### Supplied passage
= = =

Some people just like to b***h about what others do. Lots of us pick up other people's trash but we don't come on here and whine about it.


----------



## Duke of Flintown (Aug 27, 2018)

Mr. 16 gauge said:


> Probably pales in comparison to all the other plastic left behind by the "general public", i.e. water bottles, plastic bags, coffee cups, etc.
> 
> I wonder if "glenarbor" realizes that we have to use nontoxic shotshells for waterfowling, and that ALL manufactured shotshells these days have plastic wads........I'm willing to bet that this individual will find ANY form of hunting "unacceptable".


If you spent any time in the Glen Arbor, Mi area you would understand that your 1000% dead on with your statement. haha This dude got mad that they were cutting the lawns on the Lakeshore Park areas sooooooooo.

Ive walked those beaches for years and have found 100x more glass shards and fishing lures then shotgun hauls or wads for that matter........

If you can get your wads, get them by all means, but the chances that you can find them are very low, just thought I would stir the pot and seee what opinions are out there. 

I hope both sides have fun...


----------



## 98885 (Jan 18, 2015)

I pick up my wads during sight in sessions with my turkey gun. Pretty easy. I've tried looking for them after killing turkeys, not so easy. Can't imagine finding them after a duck hunt. They float sure but needle in a haystack is about the equal unless it's a small pond.


----------



## Mr. 16 gauge (Jan 26, 2000)

Gamekeeper said:


> Get over yourself.
> 
> You have no right to leave trash anywhere.
> 
> ...


Gamekeeper;
I kind of figured you for an antihunting troll from the U.K. .....basically from your screen name and terms you've posted (plas-wads). You obviously didn't read my post, because I HAVE picked up innumerable plastic bags full of trash off of the following SGA: Port Huron, Holly, Ortonville, Lapeer, and Harsens Island/St. Johns marsh. NOBODY chases down their own wads......it's physically impossible. Since you don't appear to know this, you obviously are (as I said earlier), and antihunting limey troll. 
Get over MYself?! You need to take your own advice, you self serving, sactimonious lying vermin. 
I am done with you...............good day!

Duke of Flinttown;
I've never been to Glenarbor, but after reading what this joker posted, I kind of got the idea..................thank you for the verification (and I realize that your original post was tongue in cheek). Sorry it's taken a bit of a downward spiral. 

To all:
Down range manufacturing makes the "BIO OXO" wad that is supposedly biodegradable........I say "supposedly" because if some of you are old enough to remember, we had "disposable" plastic bags back in the early 90's, Problem was, they needed sunlight to decompose, and they were ending up being buried in landfills ( and hence, did not decompose)..
From what I've read, the Down Range wad is a direct replacement for the old Pacific "versalite"..........problem is, I can't find any information re: pacific versalite wads and bismuth shot. Doesn't make too much sense to me to have an "environmentally friendly wad" that only shoots lead shot.
Maybe in the not too distant future........................................



To all;


----------



## Chriss83 (Sep 18, 2021)

Gamekeeper said:


> That’s the spirit.
> 
> The other guy is worse than I am! Consequently I shouldn’t have to pick up my trash.

= = =

### Provided information

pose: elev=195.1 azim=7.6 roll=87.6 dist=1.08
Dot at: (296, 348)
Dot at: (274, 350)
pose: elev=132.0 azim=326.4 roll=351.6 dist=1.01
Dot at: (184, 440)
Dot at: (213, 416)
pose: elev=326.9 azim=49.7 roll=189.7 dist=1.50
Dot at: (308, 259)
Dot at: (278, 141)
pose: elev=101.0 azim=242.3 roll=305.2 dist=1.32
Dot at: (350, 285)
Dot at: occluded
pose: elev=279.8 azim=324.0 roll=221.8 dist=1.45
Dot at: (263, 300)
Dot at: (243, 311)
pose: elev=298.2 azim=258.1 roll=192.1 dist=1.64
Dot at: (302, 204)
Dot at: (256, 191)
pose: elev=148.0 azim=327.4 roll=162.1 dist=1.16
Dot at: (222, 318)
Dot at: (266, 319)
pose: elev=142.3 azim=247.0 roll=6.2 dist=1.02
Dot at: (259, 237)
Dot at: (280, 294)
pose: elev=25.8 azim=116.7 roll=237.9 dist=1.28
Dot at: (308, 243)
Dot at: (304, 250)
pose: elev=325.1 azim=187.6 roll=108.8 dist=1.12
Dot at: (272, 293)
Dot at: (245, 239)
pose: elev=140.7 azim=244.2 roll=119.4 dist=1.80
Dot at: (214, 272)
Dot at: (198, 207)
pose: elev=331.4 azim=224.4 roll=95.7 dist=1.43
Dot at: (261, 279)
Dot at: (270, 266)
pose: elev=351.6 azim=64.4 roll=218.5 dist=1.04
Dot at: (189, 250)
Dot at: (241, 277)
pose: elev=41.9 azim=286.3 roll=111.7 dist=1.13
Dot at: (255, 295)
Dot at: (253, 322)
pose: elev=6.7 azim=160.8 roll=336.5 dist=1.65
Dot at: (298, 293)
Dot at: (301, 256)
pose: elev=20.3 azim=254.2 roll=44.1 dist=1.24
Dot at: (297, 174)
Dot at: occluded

= = =

### Objectives
A. Answer these questions from the thread about shotshell wads:
(i) Of what two things has Duke of Flintown found far more than wads on the beaches he has walked for years?
(ii) On what occasions does 98885 pick up wads with ease?
(iii) Who makes the "BIO OXO" wad?
B. Copy everything in the thread about shotshell wads from "I am done with" down to "did not decompose)..".

### Per-task outputs
A.
(i) Glass shards and fishing lures.
(ii) During sight-in sessions with a turkey gun.
(iii) Down Range manufacturing.

B.
I am done with you...............good day!

Duke of Flinttown;
I've never been to Glenarbor, but after reading what this joker posted, I kind of got the idea..................thank you for the verification (and I realize that your original post was tongue in cheek). Sorry it's taken a bit of a downward spiral. 

To all:
Down range manufacturing makes the "BIO OXO" wad that is supposedly biodegradable........I say "supposedly" because if some of you are old enough to remember, we had "disposable" plastic bags back in the early 90's, Problem was, they needed sunlight to decompose, and they were ending up being buried in landfills ( and hence, did not decompose)..